Garth..the best part of this announcement, we won’t be subjected to 100 comments on this blog by uninformed lefties slagging the govt., and singing your praises…hallelujah!
The arguement that ’seinors’ are going to suffer is ridiculous. When you invest in the market, there is an inherint risk that you can lose all your money in a day be it by government policy or economic melt-down.
Robert Coulter, give your head a shake! You too Garth! Most Canadians are sick of corporations getting away without paying taxes. Federal tax revenues are made up of 90% personal taxpayers, 10% corporations. So, the corporations were trying to evade even more taxes, and the Conservatives called them on it! GOOD for them, and stop with the “scare” tactics Garth, maybe it’s about time that corporations had to pay their fair share. The average Canadian really doesn’t care what the stock market is going to do, because the average Canadian is taxed so high that they can’t afford to invest in it. Not like like you Garth, who has excess money to play with in the market. And finally Garth, it was not the boys on bay street that elected the Conservatives, it was me! One voter!
Hey Hunter:
Are you a businessman or investor? I doubt not.
I wish Government would quit medling in affairs such as Income Trusts. So the Corporations are getting away without paying too much taxes you say- but what’s the solution? If we tax them too high they shut down and move elsewhere, or even out of the Country.

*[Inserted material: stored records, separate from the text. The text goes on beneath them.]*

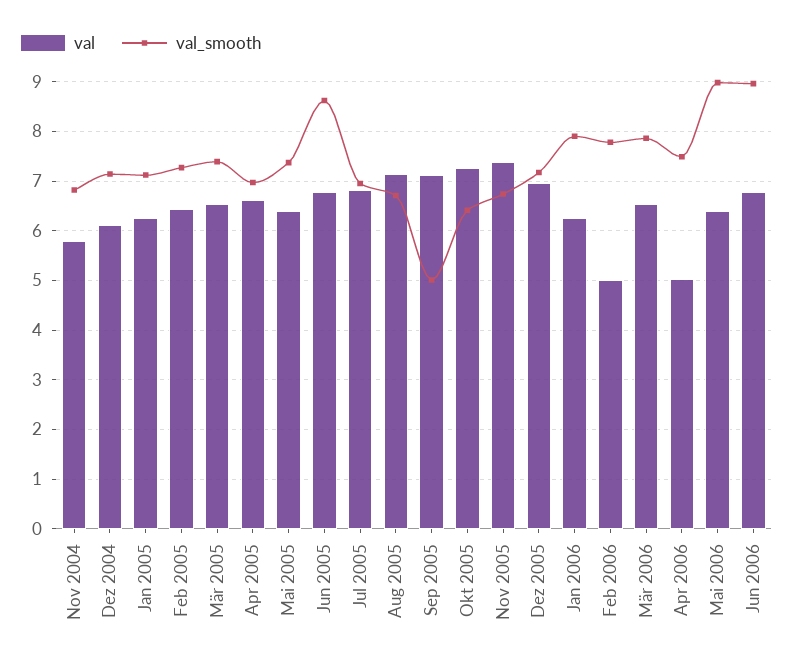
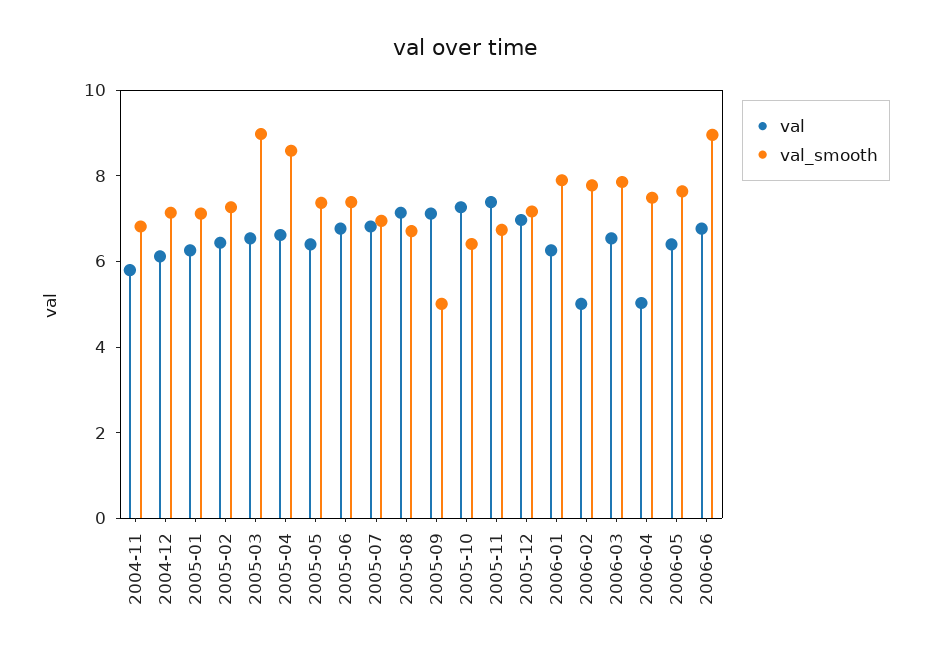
  {
    "val": {
      "Nov 2004": 5.8,
      "Dez 2004": 6.2,
      "Jan 2005": 6.2,
      "Feb 2005": 6.4,
      "Mär 2005": 6.6,
      "Apr 2005": 6.6,
      "Mai 2005": 6.4,
      "Jun 2005": 6.8,
      "Jul 2005": 6.8,
      "Aug 2005": 7.2,
      "Sep 2005": 7.2,
      "Okt 2005": 7.2,
      "Nov 2005": 7.4,
      "Dez 2005": 7,
      "Jan 2006": 6.2,
      "Feb 2006": 5,
      "Mär 2006": 6.6,
      "Apr 2006": 5,
      "Mai 2006": 6.4,
      "Jun 2006": 6.8
    },
    "val_smooth": {
      "Nov 2004": 6.8,
      "Dez 2004": 7.2,
      "Jan 2005": 7.2,
      "Feb 2005": 7.2,
-     "Mär 2005": 7.4,
+     "Mär 2005": 9,
-     "Apr 2005": 7,
+     "Apr 2005": 8.5,
      "Mai 2005": 7.4,
-     "Jun 2005": 8.6,
+     "Jun 2005": 7.5,
      "Jul 2005": 7,
      "Aug 2005": 6.8,
      "Sep 2005": 5,
      "Okt 2005": 6.4,
      "Nov 2005": 6.8,
      "Dez 2005": 7.2,
      "Jan 2006": 8,
      "Feb 2006": 7.8,
      "Mär 2006": 7.8,
      "Apr 2006": 7.4,
-     "Mai 2006": 9,
+     "Mai 2006": 7.5,
      "Jun 2006": 9
    }
  }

I’d rather see the money Corporations make flow through to investors, and they can pay taxes on it. Either way, Gov’t is still collecting taxes. It’s all political posturing and a way to try and get MORE tax money (which all taxpayers like you and me pay for).
Anybody having a Pension should know that some of their money will be afffected by this “hasty” decision.

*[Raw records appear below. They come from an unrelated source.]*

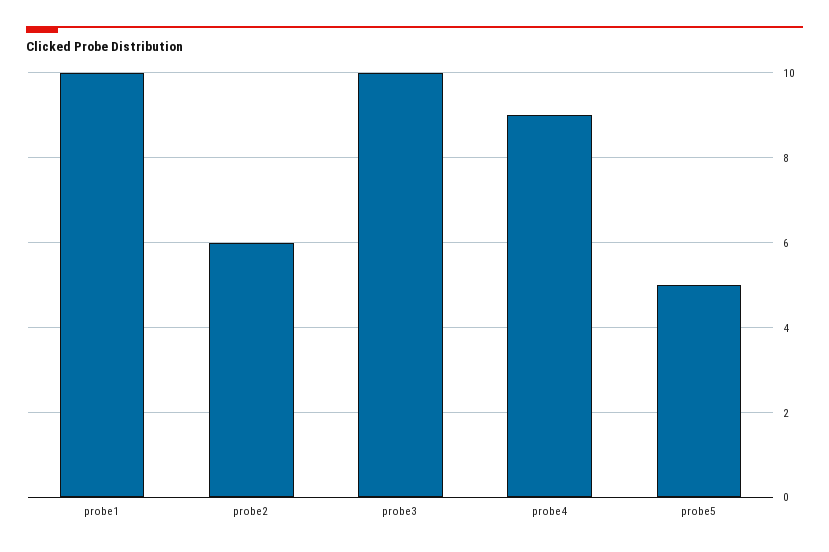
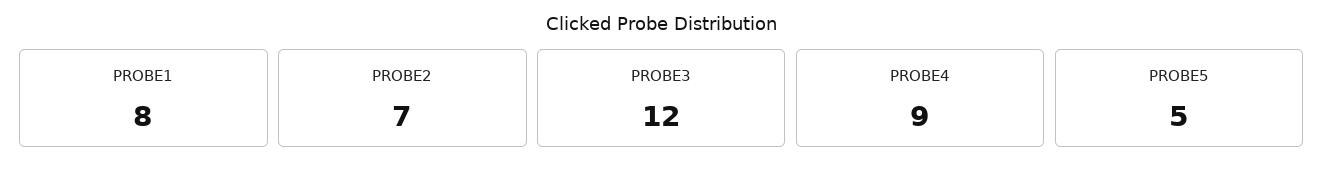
  {
-   "probe1": 10,
+   "probe1": 8,
-   "probe2": 6,
+   "probe2": 7,
-   "probe3": 10,
+   "probe3": 12,
    "probe4": 9,
    "probe5": 5
  }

I disagree with the PC’s decision to tax Income Trusts the way they have outlined. It won’t get them many votes, either.
Garth, get this tax system set up for “family income” which is fair and equitable to all- not just seniors.

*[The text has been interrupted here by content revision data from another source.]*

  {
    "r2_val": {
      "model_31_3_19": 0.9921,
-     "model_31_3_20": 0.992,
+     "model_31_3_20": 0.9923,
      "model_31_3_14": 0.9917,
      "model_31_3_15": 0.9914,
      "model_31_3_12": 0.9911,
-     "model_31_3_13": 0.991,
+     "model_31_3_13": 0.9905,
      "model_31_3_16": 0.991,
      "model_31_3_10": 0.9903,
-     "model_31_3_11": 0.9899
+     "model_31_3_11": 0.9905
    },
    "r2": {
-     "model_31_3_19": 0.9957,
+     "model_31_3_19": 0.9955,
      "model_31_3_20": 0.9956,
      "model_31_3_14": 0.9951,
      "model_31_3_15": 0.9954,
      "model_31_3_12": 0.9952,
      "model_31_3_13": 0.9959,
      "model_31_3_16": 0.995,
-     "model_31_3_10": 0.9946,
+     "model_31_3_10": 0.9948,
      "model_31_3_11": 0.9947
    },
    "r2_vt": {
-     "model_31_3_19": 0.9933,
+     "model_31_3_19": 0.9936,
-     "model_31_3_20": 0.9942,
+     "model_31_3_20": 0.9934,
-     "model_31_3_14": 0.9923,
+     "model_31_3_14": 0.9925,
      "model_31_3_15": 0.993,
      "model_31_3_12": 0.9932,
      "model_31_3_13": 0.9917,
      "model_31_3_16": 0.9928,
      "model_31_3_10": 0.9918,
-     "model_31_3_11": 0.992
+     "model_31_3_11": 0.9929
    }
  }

Removing the incentive for all corporations to convert to income trusts is essential for preserving the health of the Canadian economy.
Too many companies were making the shift for the wrong reasons (purely tax avoidance), and we would have ended up with a raft of failing, unsustainable, undercapitalized Canadian companies.
An income trust is not a good structure for all companies, but everyone was doing it.
This is a heavy-handed and not terribly discriminating way to go about things (as those organizations suited to the income trust structure are being penalized too), but it’s better than having everyone on the TSE convert.
Personally we lost in excess of $ 100,000.00 of the value of our portfolio so far today. We are retired. Neither of us have a company pension.
Our loss is about $ 10,000.00 a year in income (from Income Trusts of course) and the governments loss $ 2,500.- in income tax. Is that fair?? Flaherty has just cost the “hard working individuals and their families†and especially us pensioners, a fortune with the drop of the prices of the Income Trusts, they have invested in. Did he mention “hard working individuals and their families” somewhere??.